Work to complete
In your answer, give each entry again exactly as it appears.

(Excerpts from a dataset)
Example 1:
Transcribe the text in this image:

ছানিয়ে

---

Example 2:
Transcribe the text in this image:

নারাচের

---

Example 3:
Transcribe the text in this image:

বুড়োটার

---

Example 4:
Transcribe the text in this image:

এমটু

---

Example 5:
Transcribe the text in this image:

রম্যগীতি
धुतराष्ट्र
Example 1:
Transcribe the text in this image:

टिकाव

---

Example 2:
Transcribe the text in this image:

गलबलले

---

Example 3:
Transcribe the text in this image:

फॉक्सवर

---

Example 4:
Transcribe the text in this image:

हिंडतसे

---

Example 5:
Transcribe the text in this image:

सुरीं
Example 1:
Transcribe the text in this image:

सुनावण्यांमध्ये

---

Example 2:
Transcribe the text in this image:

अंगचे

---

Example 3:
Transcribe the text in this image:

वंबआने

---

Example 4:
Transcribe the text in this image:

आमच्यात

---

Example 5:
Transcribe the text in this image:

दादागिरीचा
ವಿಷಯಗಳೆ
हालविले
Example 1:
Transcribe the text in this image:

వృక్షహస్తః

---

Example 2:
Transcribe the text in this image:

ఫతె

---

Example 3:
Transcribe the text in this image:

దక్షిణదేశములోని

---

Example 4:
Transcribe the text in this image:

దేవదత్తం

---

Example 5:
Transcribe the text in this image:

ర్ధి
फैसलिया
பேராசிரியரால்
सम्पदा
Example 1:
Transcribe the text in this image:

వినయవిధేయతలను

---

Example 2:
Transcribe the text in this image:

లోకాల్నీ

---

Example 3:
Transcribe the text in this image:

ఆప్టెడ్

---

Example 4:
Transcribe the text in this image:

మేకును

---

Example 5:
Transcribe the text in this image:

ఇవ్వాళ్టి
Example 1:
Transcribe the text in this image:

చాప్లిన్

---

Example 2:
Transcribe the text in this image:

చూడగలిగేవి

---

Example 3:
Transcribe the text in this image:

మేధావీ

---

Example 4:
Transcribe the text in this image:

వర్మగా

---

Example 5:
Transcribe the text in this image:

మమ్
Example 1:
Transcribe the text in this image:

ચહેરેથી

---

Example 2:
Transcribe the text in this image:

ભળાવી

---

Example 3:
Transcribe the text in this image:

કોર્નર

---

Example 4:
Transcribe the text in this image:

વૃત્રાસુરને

Answer box
Example 1:
Transcribe the text in this image:

ছানিয়ে

---

Example 2:
Transcribe the text in this image:

নারাচের

---

Example 3:
Transcribe the text in this image:

বুড়োটার

---

Example 4:
Transcribe the text in this image:

এমটু

---

Example 5:
Transcribe the text in this image:

রম্যগীতি
धुतराष्ट्र
Example 1:
Transcribe the text in this image:

टिकाव

---

Example 2:
Transcribe the text in this image:

गलबलले

---

Example 3:
Transcribe the text in this image:

फॉक्सवर

---

Example 4:
Transcribe the text in this image:

हिंडतसे

---

Example 5:
Transcribe the text in this image:

सुरीं
Example 1:
Transcribe the text in this image:

सुनावण्यांमध्ये

---

Example 2:
Transcribe the text in this image:

अंगचे

---

Example 3:
Transcribe the text in this image:

वंबआने

---

Example 4:
Transcribe the text in this image:

आमच्यात

---

Example 5:
Transcribe the text in this image:

दादागिरीचा
ವಿಷಯಗಳೆ
हालविले
Example 1:
Transcribe the text in this image:

వృక్షహస్తః

---

Example 2:
Transcribe the text in this image:

ఫతె

---

Example 3:
Transcribe the text in this image:

దక్షిణదేశములోని

---

Example 4:
Transcribe the text in this image:

దేవదత్తం

---

Example 5:
Transcribe the text in this image:

ర్ధి
फैसलिया
பேராசிரியரால்
सम्पदा
Example 1:
Transcribe the text in this image:

వినయవిధేయతలను

---

Example 2:
Transcribe the text in this image:

లోకాల్నీ

---

Example 3:
Transcribe the text in this image:

ఆప్టెడ్

---

Example 4:
Transcribe the text in this image:

మేకును

---

Example 5:
Transcribe the text in this image:

ఇవ్వాళ్టి
Example 1:
Transcribe the text in this image:

చాప్లిన్

---

Example 2:
Transcribe the text in this image:

చూడగలిగేవి

---

Example 3:
Transcribe the text in this image:

మేధావీ

---

Example 4:
Transcribe the text in this image:

వర్మగా

---

Example 5:
Transcribe the text in this image:

మమ్
Example 1:
Transcribe the text in this image:

ચહેરેથી

---

Example 2:
Transcribe the text in this image:

ભળાવી

---

Example 3:
Transcribe the text in this image:

કોર્નર

---

Example 4:
Transcribe the text in this image:

વૃત્રાસુરને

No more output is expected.